8 Ways to Lower Your Car Insurance Bill:
- Raise the deductible: Deductibles are what you pay before your insurance policy kicks in. By requesting higher deductibles, you can lower your costs substantially. For example, increasing your deductible from $200 to $500 could reduce your collision and comprehensive coverage cost by 15-30%. Paying a $1,000 deductible can save you 40% or more.
- Reduce coverage on older vehicles: Consider dropping collision and/or comprehensive coverages on older cars. If your car is worth less than 10 times the premium, purchasing the coverage may not be cost effective. Auto dealers like Drive Casa can tell you the worth of your car, or you can look it up online at Kelley’s Blue Book.
- Low Mileage Discounts: If you drive less than the typical driver you might be able to take advantage of low mileage discounts. Talk with your insurance provider to see if your driving is eligible.
- Buy in Bulk: Many insurers will give you a break if you buy two or more types of insurance, like property and auto insurance. You may also get a reduction if you have more than one vehicle insured with the same company. Some insurers reduce the rates for long-time customers. Despite this, you may save money buying from different insurance companies, compared with a multi policy discount.
- Keep a Good Credit Record: Credit information and history often influence the pricing of your auto insurance. By maintaining good credit, you can save money each month on your auto insurance bill. If you don’t have great credit, Drive Casa can help! Financing a vehicle with us can actually improve your credit score!
- Compare Costs: If you are in the market for a new car, compare different insurance rates of different cars before picking one out. The cost of your vehicle plays a role in insurance premiums, as well as how much it is to repair it, the safety record, and more. You might even be eligible for discounts if your vehicle is equipped with certain safety features.
- Ask about group insurance: Some companies offer reductions to drivers who get insurance through a group plan from their employers, through professional, business and alumni groups or from other associations. Ask your employer and inquire with groups or clubs you are a member of to see if this is possible.
- Seek out other discounts: Companies offer discounts to policyholders who have not had any accidents or moving violations for a number of years. You may also get a discount if you take a defensive driving course. If there is a young driver on the policy who is a good student, has taken a driver education course or is away at college without a car, you may also qualify for a lower rate.
Insurance coverage is important to have, but the bills shouldn’t make or break your finances each month. Use this guide from Drive Casa to save money on insurance each month!

:::

**Prompt A:** Give the eight headings the car insurance guide uses for its ways to lower a car insurance bill.
**Prompt B:** According to the car insurance guide, how much could raising the deductible from $200 to $500 reduce the cost of collision and comprehensive coverage?
**Prompt C:** Reproduce the part of the car insurance guide that opens with the words containing "- Seek out other" and closes with "insurance each month!".

:::

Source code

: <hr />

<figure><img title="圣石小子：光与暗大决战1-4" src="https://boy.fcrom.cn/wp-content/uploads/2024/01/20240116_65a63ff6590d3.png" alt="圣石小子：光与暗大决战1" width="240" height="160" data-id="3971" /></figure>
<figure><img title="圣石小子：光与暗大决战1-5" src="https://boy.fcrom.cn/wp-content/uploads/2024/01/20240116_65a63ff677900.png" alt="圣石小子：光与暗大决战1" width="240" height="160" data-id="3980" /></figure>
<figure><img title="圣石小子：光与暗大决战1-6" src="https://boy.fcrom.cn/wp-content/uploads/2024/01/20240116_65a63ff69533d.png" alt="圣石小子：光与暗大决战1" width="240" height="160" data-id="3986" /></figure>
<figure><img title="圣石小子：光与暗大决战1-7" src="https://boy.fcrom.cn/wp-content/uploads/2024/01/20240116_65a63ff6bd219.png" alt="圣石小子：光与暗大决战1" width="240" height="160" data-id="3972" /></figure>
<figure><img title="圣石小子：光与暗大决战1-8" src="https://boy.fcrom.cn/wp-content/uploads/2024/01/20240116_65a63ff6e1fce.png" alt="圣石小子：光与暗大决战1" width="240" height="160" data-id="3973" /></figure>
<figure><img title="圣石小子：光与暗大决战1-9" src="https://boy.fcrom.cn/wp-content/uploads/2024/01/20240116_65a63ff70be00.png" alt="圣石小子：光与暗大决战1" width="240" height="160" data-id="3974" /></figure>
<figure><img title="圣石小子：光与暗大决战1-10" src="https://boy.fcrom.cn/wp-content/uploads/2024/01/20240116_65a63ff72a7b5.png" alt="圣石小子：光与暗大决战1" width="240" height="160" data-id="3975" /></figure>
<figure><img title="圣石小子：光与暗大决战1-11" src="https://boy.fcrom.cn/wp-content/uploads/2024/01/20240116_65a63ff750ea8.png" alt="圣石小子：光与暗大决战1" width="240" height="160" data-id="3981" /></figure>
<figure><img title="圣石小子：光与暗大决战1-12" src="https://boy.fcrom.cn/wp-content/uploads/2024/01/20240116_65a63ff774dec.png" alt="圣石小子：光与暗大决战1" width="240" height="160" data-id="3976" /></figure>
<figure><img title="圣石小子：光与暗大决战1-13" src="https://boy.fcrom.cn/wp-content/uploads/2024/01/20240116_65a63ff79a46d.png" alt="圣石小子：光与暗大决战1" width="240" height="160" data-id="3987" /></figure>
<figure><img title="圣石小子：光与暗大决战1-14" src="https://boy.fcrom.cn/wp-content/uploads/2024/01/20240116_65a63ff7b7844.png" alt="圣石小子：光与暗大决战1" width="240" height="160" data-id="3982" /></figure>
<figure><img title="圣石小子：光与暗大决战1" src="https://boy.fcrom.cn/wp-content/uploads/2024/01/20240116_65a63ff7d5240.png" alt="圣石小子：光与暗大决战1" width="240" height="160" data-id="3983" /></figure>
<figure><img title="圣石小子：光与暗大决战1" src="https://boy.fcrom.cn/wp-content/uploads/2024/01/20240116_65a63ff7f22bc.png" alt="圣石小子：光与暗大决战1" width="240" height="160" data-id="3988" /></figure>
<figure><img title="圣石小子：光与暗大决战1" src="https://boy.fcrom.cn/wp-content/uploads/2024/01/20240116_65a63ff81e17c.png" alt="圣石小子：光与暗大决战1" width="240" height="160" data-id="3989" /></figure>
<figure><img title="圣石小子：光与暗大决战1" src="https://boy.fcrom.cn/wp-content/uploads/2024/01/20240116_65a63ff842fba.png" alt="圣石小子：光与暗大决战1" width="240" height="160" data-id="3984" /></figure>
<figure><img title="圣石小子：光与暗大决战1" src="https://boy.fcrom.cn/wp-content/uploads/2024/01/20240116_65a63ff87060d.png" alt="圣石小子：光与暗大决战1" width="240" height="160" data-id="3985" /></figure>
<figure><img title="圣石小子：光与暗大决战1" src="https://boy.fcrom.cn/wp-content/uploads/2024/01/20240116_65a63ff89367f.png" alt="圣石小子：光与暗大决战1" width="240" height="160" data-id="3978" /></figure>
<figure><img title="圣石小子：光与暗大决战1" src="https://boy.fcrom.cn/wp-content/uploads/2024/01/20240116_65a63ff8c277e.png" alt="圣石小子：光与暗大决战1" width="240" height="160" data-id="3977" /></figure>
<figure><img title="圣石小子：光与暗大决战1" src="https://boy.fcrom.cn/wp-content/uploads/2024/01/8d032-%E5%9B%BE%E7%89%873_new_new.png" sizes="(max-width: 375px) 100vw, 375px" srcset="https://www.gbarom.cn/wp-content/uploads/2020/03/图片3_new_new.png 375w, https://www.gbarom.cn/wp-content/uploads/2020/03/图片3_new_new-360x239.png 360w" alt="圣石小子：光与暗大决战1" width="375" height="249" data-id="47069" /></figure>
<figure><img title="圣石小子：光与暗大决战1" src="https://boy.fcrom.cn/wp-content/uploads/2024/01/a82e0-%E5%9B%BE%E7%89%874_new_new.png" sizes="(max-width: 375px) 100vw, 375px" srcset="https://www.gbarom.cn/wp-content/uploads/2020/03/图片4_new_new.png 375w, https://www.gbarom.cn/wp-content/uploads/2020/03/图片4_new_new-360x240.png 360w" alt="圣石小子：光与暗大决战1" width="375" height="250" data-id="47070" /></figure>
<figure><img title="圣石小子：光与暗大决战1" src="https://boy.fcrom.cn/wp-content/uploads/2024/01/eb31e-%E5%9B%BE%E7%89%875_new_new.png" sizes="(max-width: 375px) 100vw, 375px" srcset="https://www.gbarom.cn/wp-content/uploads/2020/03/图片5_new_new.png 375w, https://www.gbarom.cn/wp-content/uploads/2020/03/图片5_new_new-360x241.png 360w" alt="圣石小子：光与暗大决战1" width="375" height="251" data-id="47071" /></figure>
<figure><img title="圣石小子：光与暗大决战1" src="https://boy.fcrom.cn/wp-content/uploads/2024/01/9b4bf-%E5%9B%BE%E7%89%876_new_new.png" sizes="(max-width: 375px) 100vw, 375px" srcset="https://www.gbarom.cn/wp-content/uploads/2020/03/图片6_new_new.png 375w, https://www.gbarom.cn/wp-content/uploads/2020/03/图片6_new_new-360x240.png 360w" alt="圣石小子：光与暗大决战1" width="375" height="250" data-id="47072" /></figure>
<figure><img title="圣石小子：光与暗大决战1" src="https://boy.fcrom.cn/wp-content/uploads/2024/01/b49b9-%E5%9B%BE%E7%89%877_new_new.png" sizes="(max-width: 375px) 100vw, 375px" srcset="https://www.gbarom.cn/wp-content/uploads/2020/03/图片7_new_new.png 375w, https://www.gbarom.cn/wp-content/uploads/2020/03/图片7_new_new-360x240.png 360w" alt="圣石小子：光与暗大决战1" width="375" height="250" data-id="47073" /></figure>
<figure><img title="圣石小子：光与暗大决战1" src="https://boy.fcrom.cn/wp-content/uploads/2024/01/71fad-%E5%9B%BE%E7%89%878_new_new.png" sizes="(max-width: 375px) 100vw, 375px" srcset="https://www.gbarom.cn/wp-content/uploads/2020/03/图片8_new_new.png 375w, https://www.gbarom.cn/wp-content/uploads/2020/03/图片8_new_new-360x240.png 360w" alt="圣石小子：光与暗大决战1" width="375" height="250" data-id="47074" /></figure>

:::

**Answer A:**
Raise the deductible
Reduce coverage on older vehicles
Low Mileage Discounts
Buy in Bulk
Keep a Good Credit Record
Compare Costs
Ask about group insurance
Seek out other discounts

**Answer B:** By 15-30%.

**Answer C:**
- Seek out other discounts: Companies offer discounts to policyholders who have not had any accidents or moving violations for a number of years. You may also get a discount if you take a defensive driving course. If there is a young driver on the policy who is a good student, has taken a driver education course or is away at college without a car, you may also qualify for a lower rate.
Insurance coverage is important to have, but the bills shouldn’t make or break your finances each month. Use this guide from Drive Casa to save money on insurance each month!